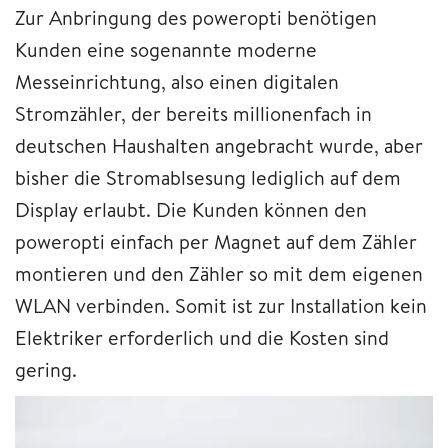
Zur Anbringung des poweropti benötigen
Kunden eine sogenannte moderne
Messeinrichtung, also einen digitalen
Stromzähler, der bereits millionenfach in
deutschen Haushalten angebracht wurde, aber
bisher die Stromablsesung lediglich auf dem
Display erlaubt. Die Kunden können den
poweropti einfach per Magnet auf dem Zähler
montieren und den Zähler so mit dem eigenen
WLAN verbinden. Somit ist zur Installation kein
Elektriker erforderlich und die Kosten sind
gering.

================

> What to work on: Leave the pictures out and print the whole listing precisely.

> Output for this exercise:
Zur Anbringung des poweropti benötigen
Kunden eine sogenannte moderne
Messeinrichtung, also einen digitalen
Stromzähler, der bereits millionenfach in
deutschen Haushalten angebracht wurde, aber
bisher die Stromablsesung lediglich auf dem
Display erlaubt. Die Kunden können den
poweropti einfach per Magnet auf dem Zähler
montieren und den Zähler so mit dem eigenen
WLAN verbinden. Somit ist zur Installation kein
Elektriker erforderlich und die Kosten sind
gering.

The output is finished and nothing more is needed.